Through 14 sessions between January and May, teachers create lessons they can use in their classrooms based on presentations by Penn professors. In the 10 years since the program’s founding, Philadelphia teachers have created 300 lessons available online for any teacher to use.

“Even though it’s a challenge,” since the program is outside a teacher’s normal work hours, “you get something back exponentially more valuable: You get invigorated,” Coffin said.

The seminars always focus on how to make new content interesting to their students, he added. “Every teacher is saying ‘I know what will excite my students,’” he said.

The program works with the School District of Philadelphia, which originally supported it with funding. Now, as a result of budget cuts, the school district simply gets the word out about the program to Philadelphia teachers, co-founder of TIP Rogers Smith said. “Because their professional development has been cut they see us as even more valuable,” Smith added.
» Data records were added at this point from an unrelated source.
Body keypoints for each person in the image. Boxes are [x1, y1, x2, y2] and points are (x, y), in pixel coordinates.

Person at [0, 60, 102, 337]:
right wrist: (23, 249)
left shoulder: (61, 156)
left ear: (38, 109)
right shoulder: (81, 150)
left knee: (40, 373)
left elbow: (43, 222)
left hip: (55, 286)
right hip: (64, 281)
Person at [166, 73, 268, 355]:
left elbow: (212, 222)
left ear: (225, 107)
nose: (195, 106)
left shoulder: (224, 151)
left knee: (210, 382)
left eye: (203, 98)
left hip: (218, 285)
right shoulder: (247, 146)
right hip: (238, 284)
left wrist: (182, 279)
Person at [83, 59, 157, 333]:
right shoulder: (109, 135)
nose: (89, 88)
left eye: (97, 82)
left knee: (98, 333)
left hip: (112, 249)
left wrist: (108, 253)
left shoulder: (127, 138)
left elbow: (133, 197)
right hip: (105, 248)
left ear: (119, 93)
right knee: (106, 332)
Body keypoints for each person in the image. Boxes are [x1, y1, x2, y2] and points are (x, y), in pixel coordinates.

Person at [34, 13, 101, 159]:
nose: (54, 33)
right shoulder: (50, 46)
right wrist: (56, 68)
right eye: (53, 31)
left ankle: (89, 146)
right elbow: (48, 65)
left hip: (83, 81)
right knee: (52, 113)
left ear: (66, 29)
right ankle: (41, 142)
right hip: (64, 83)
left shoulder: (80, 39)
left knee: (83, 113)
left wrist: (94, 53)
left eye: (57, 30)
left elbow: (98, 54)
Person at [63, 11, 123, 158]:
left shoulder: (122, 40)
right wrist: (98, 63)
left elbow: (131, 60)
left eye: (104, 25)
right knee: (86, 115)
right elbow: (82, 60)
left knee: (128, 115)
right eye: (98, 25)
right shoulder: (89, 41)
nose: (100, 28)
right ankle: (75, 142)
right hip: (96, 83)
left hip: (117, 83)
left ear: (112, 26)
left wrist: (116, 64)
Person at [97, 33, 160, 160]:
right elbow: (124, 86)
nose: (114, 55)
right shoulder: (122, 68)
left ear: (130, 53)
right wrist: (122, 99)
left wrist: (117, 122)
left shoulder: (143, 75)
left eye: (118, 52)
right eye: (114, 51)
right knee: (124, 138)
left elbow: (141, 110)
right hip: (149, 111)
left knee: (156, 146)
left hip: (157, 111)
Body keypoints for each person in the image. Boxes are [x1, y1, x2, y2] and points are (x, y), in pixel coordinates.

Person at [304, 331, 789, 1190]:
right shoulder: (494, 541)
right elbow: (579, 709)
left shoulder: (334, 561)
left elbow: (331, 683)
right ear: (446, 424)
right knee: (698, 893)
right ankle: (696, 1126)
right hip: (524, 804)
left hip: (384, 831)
Lee said most teachers rank the $1,000 stipend they receive for participation low on the list of things that were best about the seminars, just calling it an added perk. “Where else do you learn the updated or the latest interpretation of American poetry since the 19th century? You can’t do it in an afternoon or during summer programs,” he said.
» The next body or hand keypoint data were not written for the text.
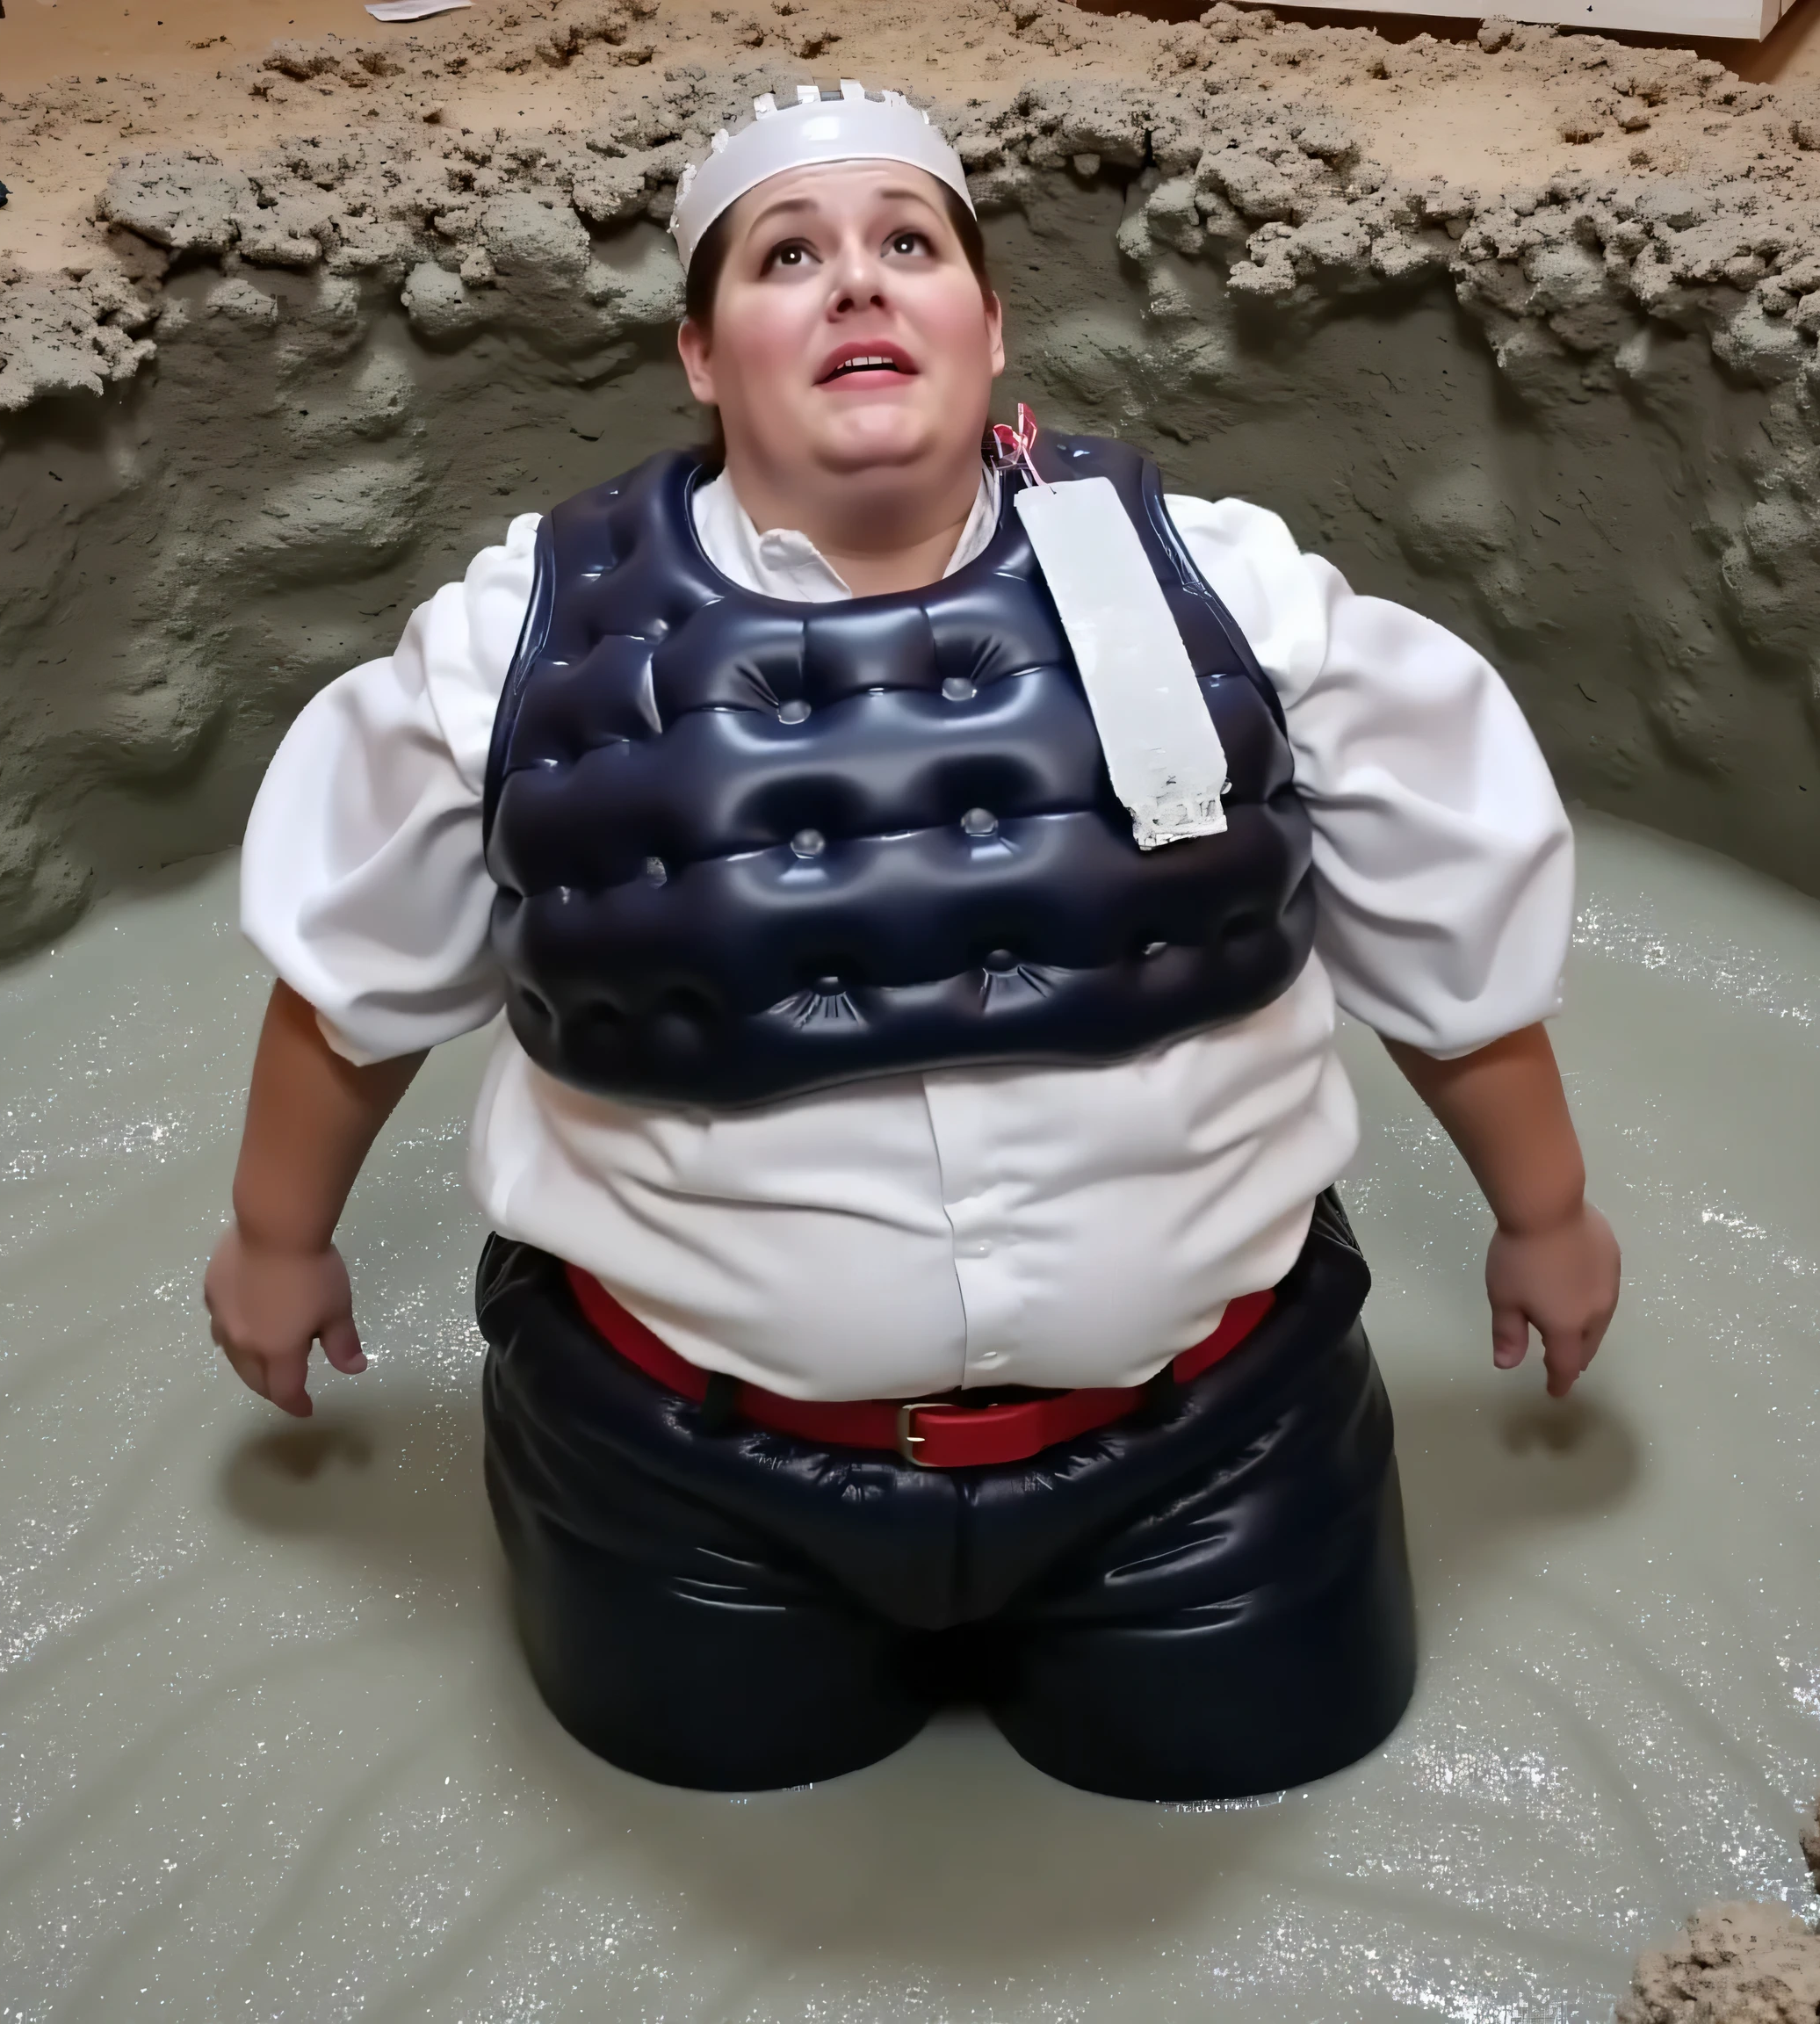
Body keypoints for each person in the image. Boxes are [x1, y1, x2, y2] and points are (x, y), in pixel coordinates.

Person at [204, 83, 1621, 1803]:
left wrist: (1543, 1213)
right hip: (685, 1484)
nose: (858, 285)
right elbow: (352, 996)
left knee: (1269, 1770)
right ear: (703, 354)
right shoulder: (507, 647)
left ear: (990, 322)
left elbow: (1446, 951)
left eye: (908, 244)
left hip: (1213, 1457)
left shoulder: (1237, 597)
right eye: (789, 256)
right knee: (709, 1808)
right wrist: (280, 1241)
English professor and Director of the Kelly Writers House Al Filreis said lots of teachers are scared of poetry — whether it’s because they don’t understand it themselves or they think their students can’t connect to it. In his seminar, he presented “cool and hip poetry that [the teachers] had probably not encountered before” with a technique of breaking down the interpretation of poems among the group’s members. “I was not only teaching the material, but I was teaching how I teach the stuff,” he said.

For some teachers, the opportunity is also priceless. Lee, a public school teacher in Philadelphia for about 30 years, said that participants in TIP love the chance to “geek out” on being a teacher. On the last day of one of his seminars, many of the teachers began crying because of how impacted they felt by the program, Filreis said.

Working with experienced teachers in these seminars also gives Penn faculty members the chance to engage in local schools, Filreis added. “This is a really effective way for a faculty member that loves and admires the material to get that material out into the schools,” he said. “This is like a direct feed into the Philadelphia schools.”

Coffin said he looks forward to seeing TIP expand the content offered in the seminars. But for Smith, who co-chairs TIP’s Faculty Advisory Committee, the main concern is keeping the quality of the seminars and their effect consistent. “We hope that at a minimum we are raising the bar for professional development programs.”